# [The problem]
All lines in the data below carrying the string "Saettler" are to be located and copied.

(Plain-text document sources)

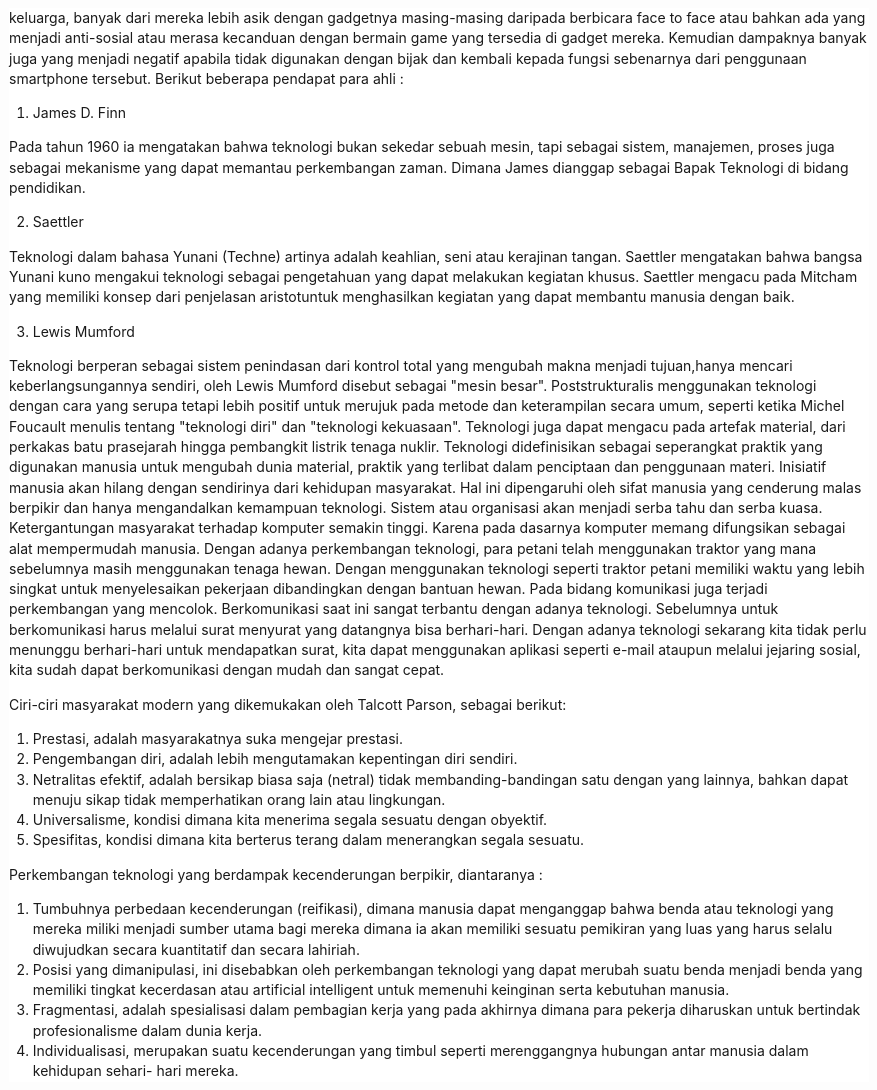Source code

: keluarga, banyak dari mereka lebih asik dengan gadgetnya masing-masing daripada berbicara face to face atau bahkan ada yang menjadi anti-sosial atau merasa kecanduan dengan bermain game yang tersedia di gadget mereka. Kemudian dampaknya banyak juga yang menjadi negatif apabila tidak digunakan dengan bijak dan kembali kepada fungsi sebenarnya dari penggunaan smartphone tersebut. Berikut beberapa pendapat para ahli :

1. James D. Finn

Pada tahun 1960 ia mengatakan bahwa teknologi bukan sekedar sebuah mesin, tapi sebagai sistem, manajemen, proses juga sebagai mekanisme yang dapat memantau perkembangan zaman. Dimana James dianggap sebagai Bapak Teknologi di bidang pendidikan.

2. Saettler

Teknologi dalam bahasa Yunani (Techne) artinya adalah keahlian, seni atau kerajinan tangan. Saettler mengatakan bahwa bangsa Yunani kuno mengakui teknologi sebagai pengetahuan yang dapat melakukan kegiatan khusus. Saettler mengacu pada Mitcham yang memiliki konsep dari penjelasan aristotuntuk menghasilkan kegiatan yang dapat membantu manusia dengan baik.

3. Lewis Mumford

Teknologi berperan sebagai sistem penindasan dari kontrol total yang mengubah makna menjadi tujuan,hanya mencari keberlangsungannya sendiri, oleh Lewis Mumford disebut sebagai "mesin besar". Poststrukturalis menggunakan teknologi dengan cara yang serupa tetapi lebih positif untuk merujuk pada metode dan keterampilan secara umum, seperti ketika Michel Foucault menulis tentang "teknologi diri" dan "teknologi kekuasaan". Teknologi juga dapat mengacu pada artefak material, dari perkakas batu prasejarah hingga pembangkit listrik tenaga nuklir. Teknologi didefinisikan sebagai seperangkat praktik yang digunakan manusia untuk mengubah dunia material, praktik yang terlibat dalam penciptaan dan penggunaan materi. Inisiatif manusia akan hilang dengan sendirinya dari kehidupan masyarakat. Hal ini dipengaruhi oleh sifat manusia yang cenderung malas berpikir dan hanya mengandalkan kemampuan teknologi. Sistem atau	organisasi akan menjadi	serba tahu dan serba kuasa. Ketergantungan masyarakat terhadap komputer semakin tinggi. Karena pada dasarnya komputer memang difungsikan sebagai alat mempermudah manusia.
Dengan adanya perkembangan teknologi, para petani telah menggunakan traktor yang mana sebelumnya masih menggunakan tenaga hewan. Dengan menggunakan teknologi seperti traktor petani memiliki waktu yang lebih singkat untuk menyelesaikan pekerjaan dibandingkan dengan bantuan hewan.
Pada bidang komunikasi juga terjadi perkembangan yang mencolok. Berkomunikasi saat ini sangat terbantu dengan adanya teknologi. Sebelumnya untuk berkomunikasi harus melalui surat menyurat yang datangnya bisa berhari-hari. Dengan adanya teknologi sekarang kita tidak perlu menunggu berhari-hari untuk mendapatkan surat, kita dapat menggunakan aplikasi seperti e-mail ataupun melalui jejaring sosial, kita sudah dapat berkomunikasi dengan mudah dan sangat cepat.

Ciri-ciri masyarakat modern yang dikemukakan oleh Talcott Parson, sebagai berikut:

1. Prestasi, adalah masyarakatnya suka mengejar prestasi.
2. Pengembangan diri, adalah lebih mengutamakan kepentingan diri sendiri.
33. Netralitas efektif, adalah bersikap biasa saja (netral) tidak membanding-bandingan satu dengan yang lainnya, bahkan dapat menuju sikap tidak memperhatikan orang lain atau lingkungan.
4. Universalisme, kondisi dimana kita menerima segala sesuatu dengan obyektif.
5. Spesifitas, kondisi dimana kita berterus terang dalam menerangkan segala sesuatu.

Perkembangan teknologi yang berdampak kecenderungan berpikir, diantaranya :

1. Tumbuhnya perbedaan kecenderungan (reifikasi), dimana manusia dapat menganggap bahwa benda atau teknologi yang mereka miliki menjadi sumber utama bagi mereka dimana ia akan memiliki sesuatu pemikiran yang luas yang harus selalu diwujudkan secara kuantitatif dan secara lahiriah.
2. Posisi yang dimanipulasi, ini disebabkan oleh perkembangan teknologi yang dapat merubah suatu benda menjadi benda yang memiliki tingkat kecerdasan atau artificial intelligent untuk memenuhi keinginan serta kebutuhan manusia.
3. Fragmentasi, adalah spesialisasi dalam pembagian kerja yang pada akhirnya dimana para pekerja diharuskan untuk bertindak profesionalisme dalam dunia kerja.
4. Individualisasi, merupakan suatu kecenderungan yang timbul seperti merenggangnya hubungan antar manusia dalam kehidupan sehari- hari mereka.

# [Solution for this problem]
2. Saettler
Teknologi dalam bahasa Yunani (Techne) artinya adalah keahlian, seni atau kerajinan tangan. Saettler mengatakan bahwa bangsa Yunani kuno mengakui teknologi sebagai pengetahuan yang dapat melakukan kegiatan khusus. Saettler mengacu pada Mitcham yang memiliki konsep dari penjelasan aristotuntuk menghasilkan kegiatan yang dapat membantu manusia dengan baik.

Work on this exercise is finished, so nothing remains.